### TEXT EXCERPT
== Segment start ==

Document A: Roosevelt Public Speech (ORIGINAL)

advertisement
Document A: Roosevelt Public Speech (ORIGINAL)
It is unwise to depart from the old American tradition and to discriminate for or
against any man who desired to come here as a citizen, save on the ground of
that man’s fitness for citizenship. . . .We cannot afford to consider whether he is
Catholic or Protestant, Jew or Gentile; whether he is Englishman or Irishman,
Frenchman or German, Japanese, Italian, Scandinavian, Slav, or Magyar. . . .
The entire Chinese coolie class, that is, the class of Chinese laborers, skilled and
unskilled, legitimately come under the head of undesirable immigrants to this
country because of their numbers, the low wages for which they work, and their
low standard of living.
Source: Public speech by Roosevelt, December 1905.
Document B: Roosevelt Letter to Friend (ORIGINAL)

== Segment end ==

### SUPPLIED INFORMATION
== Segment start ==

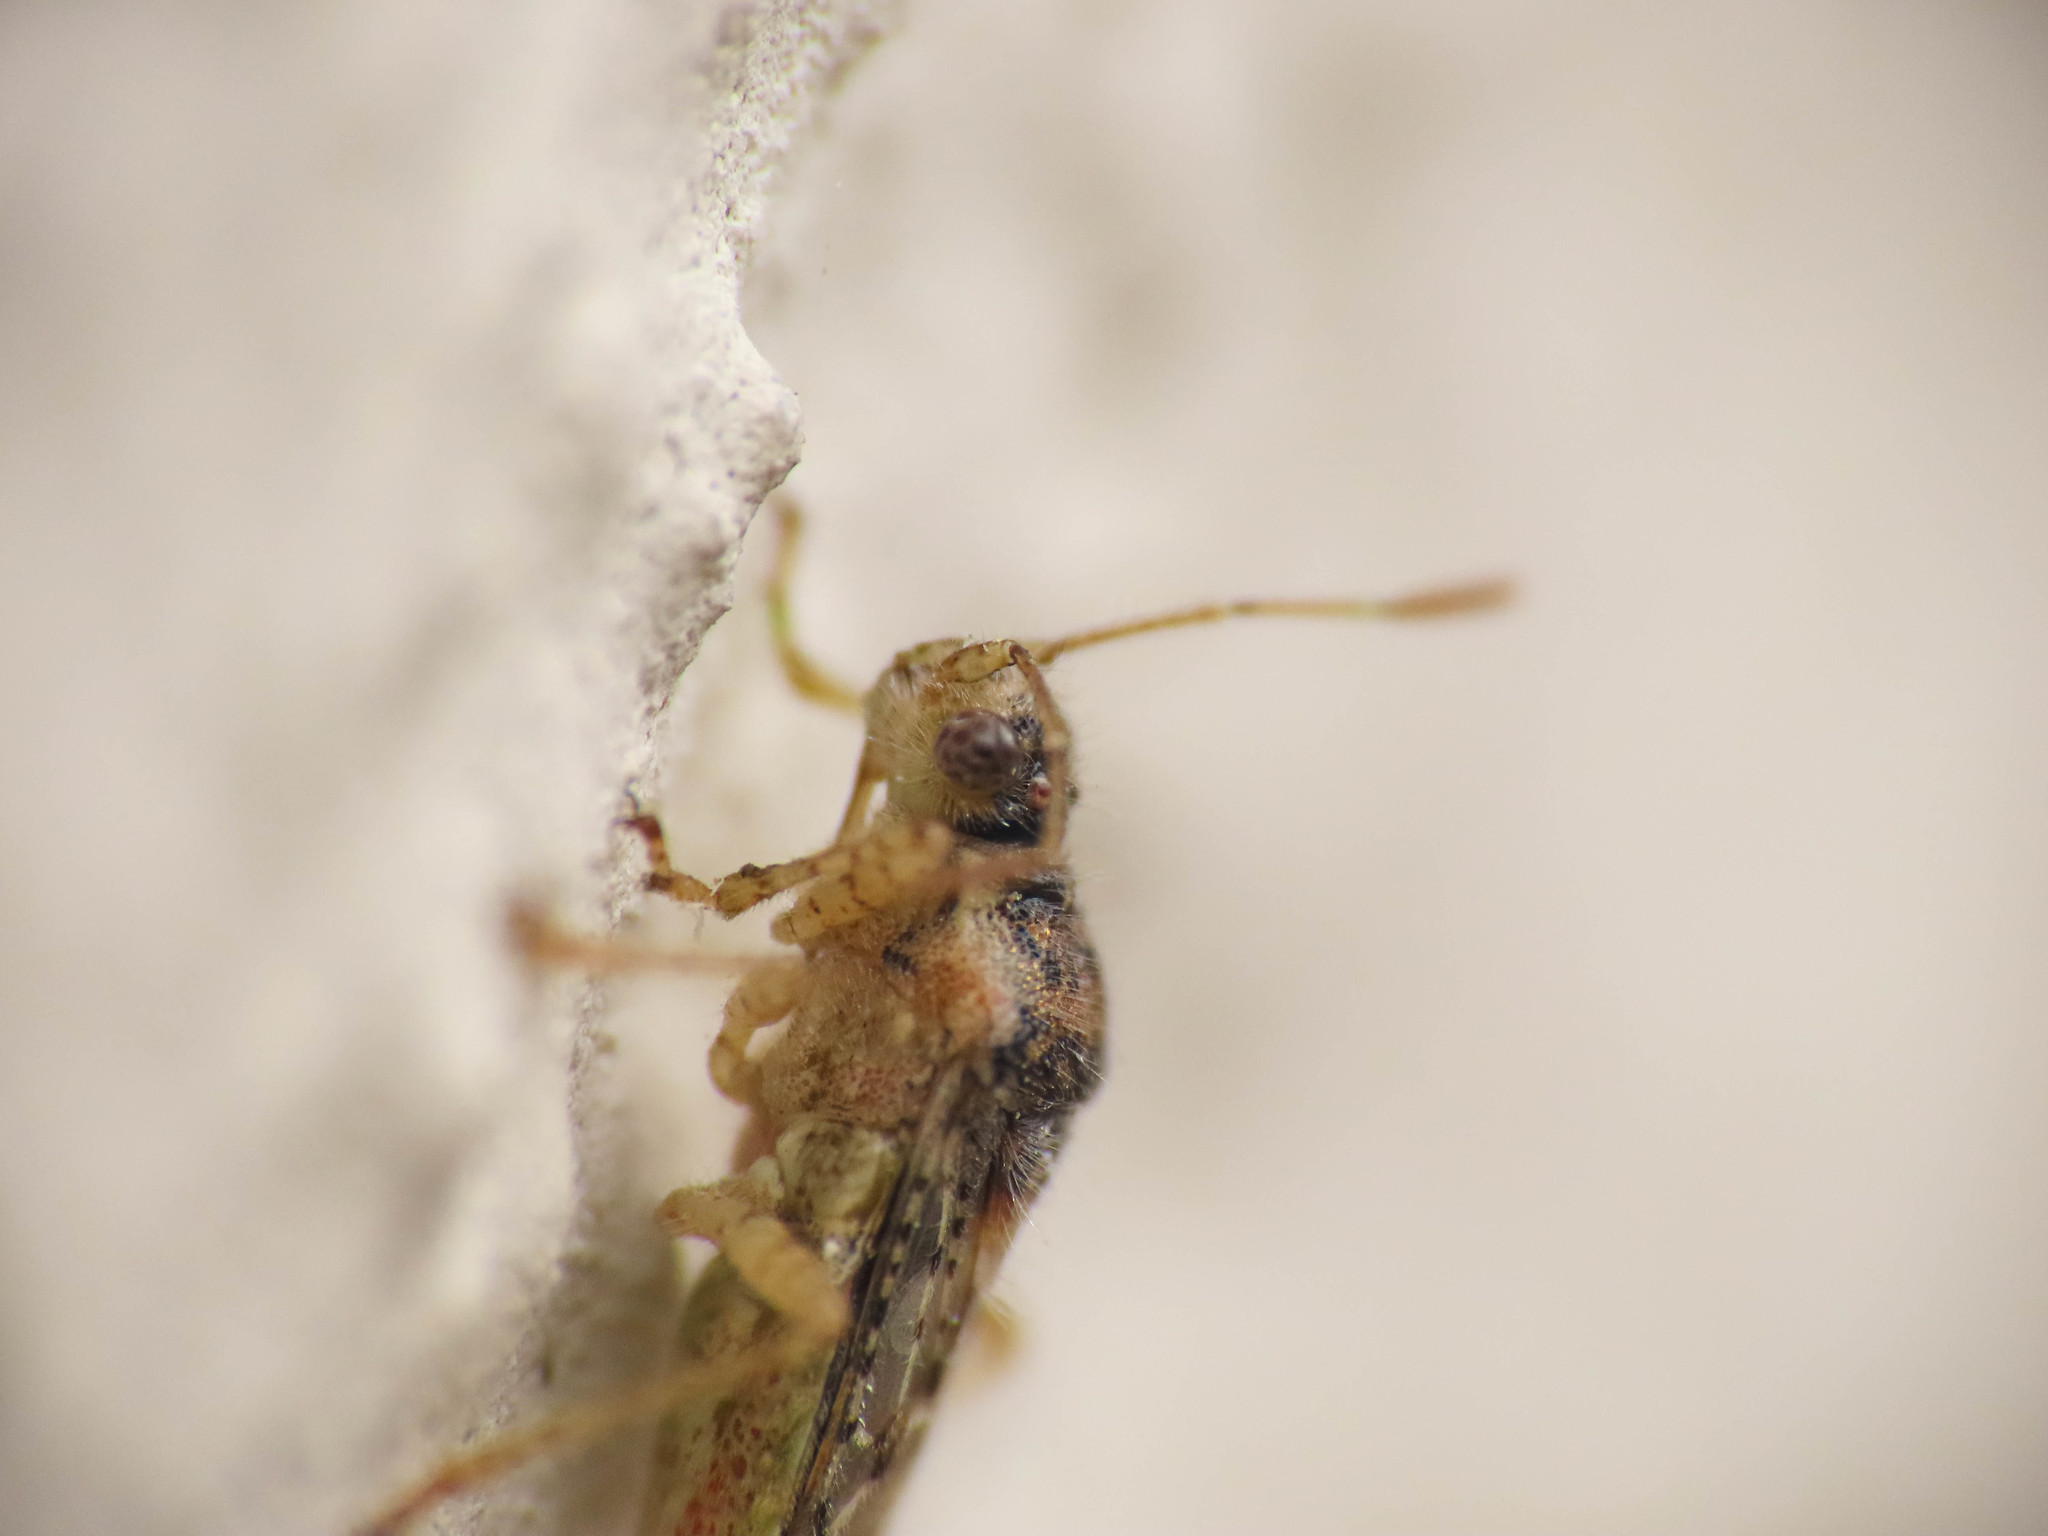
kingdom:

== Segment end ==

### TASK TO COMPLETE
Carry on the Roosevelt documents text from its final line onward. None of the material is needed for this.

### TASK ANSWER
The California Legislature would have had an entire right to protest as
emphatically as possible against the admission of Japanese laborers, for their
frugality, abstemiousness and clannishness make them formidable to our
laboring class, and you may not know that they have begun to offer a serious
problem in Hawaii—all the more serious because they keep an entirely distinct
alien mass. Moreover, I understand that the Japanese themselves do not permit
any foreigners to own land in Japan, and where they draw one kind of sharp line
against us they have no right whatever to object to our drawing another kind of
line against them. . . .I would not have objected at all to the California Legislature
passing a resolution, courteous and proper in its terms, which would really have
achieved the object they were after.
Source: Letter from Roosevelt to a friend on May 6, 1905, in which he criticizes
the California Legislature’s recent move to restrict immigration from Japan.
Japanese Segregation in San Francisco
Document C: Roosevelt to Congress (ORIGINAL)
But here and there a most unworthy feeling has manifested itself toward the
Japanese——the feeling that has been shown in shutting them out from the
common schools in San Francisco, and in mutterings against them in one or two
other places, because of their efficiency as workers. To shut them out from the
public schools is a wicked absurdity….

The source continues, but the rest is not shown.